Hassan is part of Iraq's Shiite majority, but members of all of Iraq's ethnic groups have been thrust from their homes.
Hassan, his wife and their four young children lived in two-story home they'd inherited from Hassan's father.
Shiites and Sunnis lived side-by-side in the middle-class area until waves of sectarian violence spread across the country after the bombing of a Shiite shrine in February 2006.
Around that time, Hassan joined in a procession to commemorate the seventh-century martyrdom of Imam Hussain, a revered Shiite figure. It was enough to earn him a death sentence. Sunni neighbours tipped him on August 6 that insurgents were on the way to his house to kill Hassan for joining in the ritual.
One of those friends volunteered to hide the family. Then, in the afternoon, gunmen arrived outside their house. When they couldn't find Hassan they became enraged, and burned the building down. The family savings, all in cash, were in the house. Gone.
Where to go now? What to do? Relatives could help for a little while but Hassan and his family needed a place to stay permanently, not just a stopgap. Where they landed is Sadr City, a huge, Shiite slum on Baghdad's east side.
There, the family was able to get a small, old house - just two Dickensian rooms.
If anything, their plight gets more difficult.
Forty-year-old Hassan and his wife, Amal Jasem, now have six mouths to feed. In addition to their four older children, now ages 3 to 8, the couple last October welcomed the twins - a boy and a girl named Hassan and Zainab. Each suffers from tuberculosis.

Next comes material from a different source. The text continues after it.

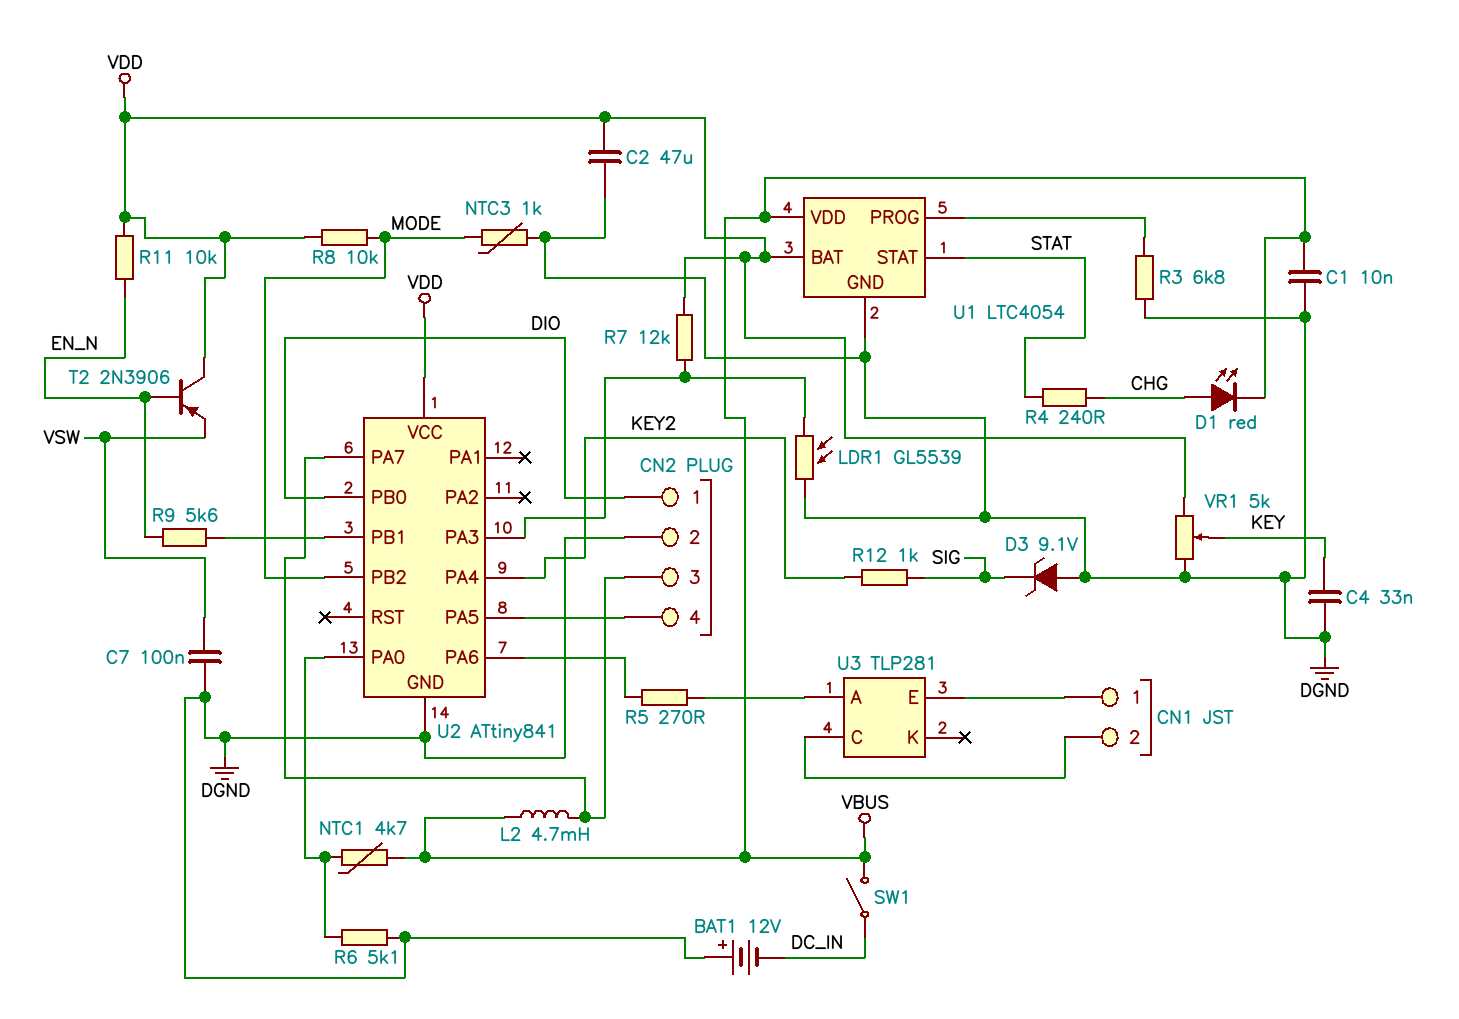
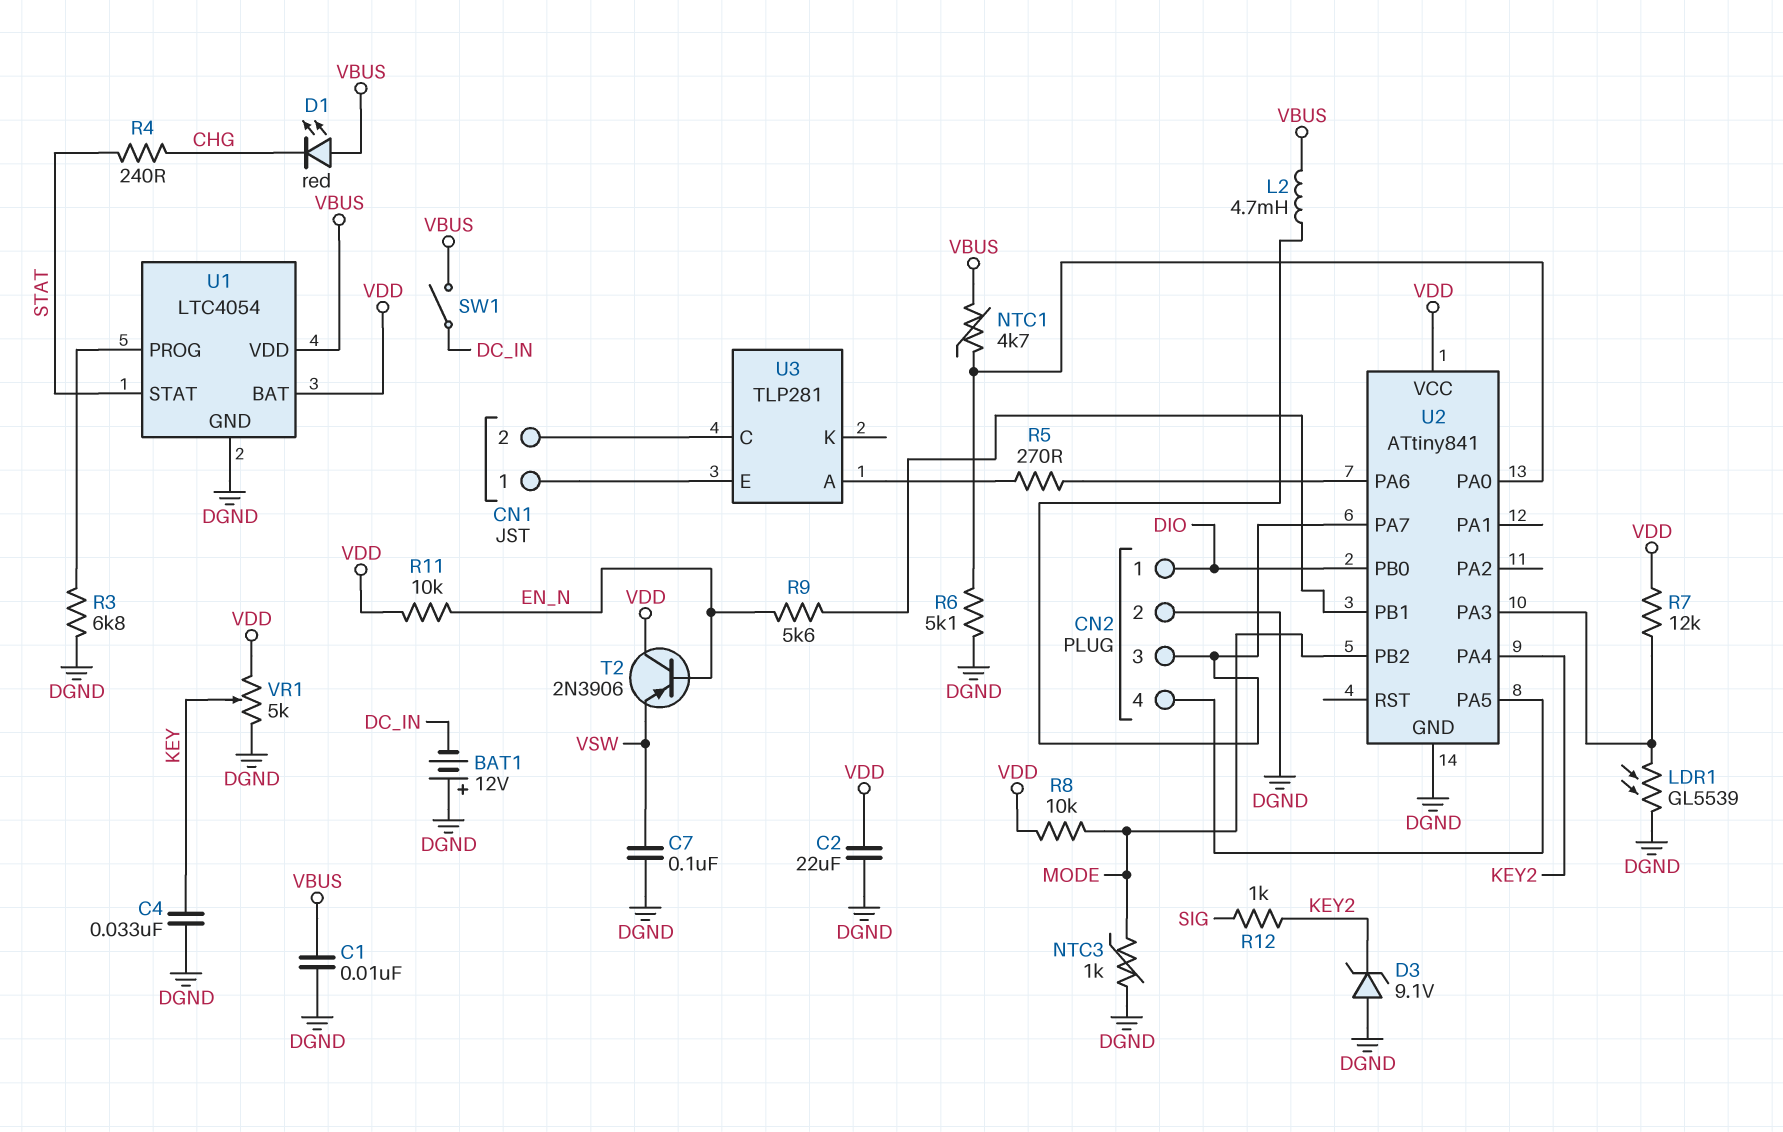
C2: 47uF (DGND, VDD) -> 22uF (DGND, VDD)
D1: LED red (A CHG, K VBUS) -> LED red (A VBUS, K CHG)
D3: zener 9.1V (A DGND, K SIG) -> zener 9.1V (A DGND, K KEY2)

There is no heating source in the house, and Hassan cannot afford to buy kerosene to fuel the stove.
The babies' medical care is draining the family budget, as is electricity - in the form of their contribution to a neighbourhood generator.
"I depend heavily on the charity of people and organisation to ensure the survival of my family," said Hassan, a diabetic, who has received aid from a group that roughly translates as the Supporters of Rightness Charity Association.
Ali Mouhan's family also goes to bed hungry.
Mouhan, his wife and their five children were forced out of Sunni Abu Ghraib area in 2006. As the family was leaving, gunmen opened fire on their car, killing the Shiite couple's 9-year old daughter.
They, too, wound up in Sadr City. Dinner is often nonexistent these days, and lunch is only fried tomato and bread. Mouhan is jobless; his wife works as a police officer.
"Life has become very difficult for us since we left our house," Mouhan said. "We have been turned into beggars." Like Hassan, Mouhan suffers from a life-threatening disease - his is cancer.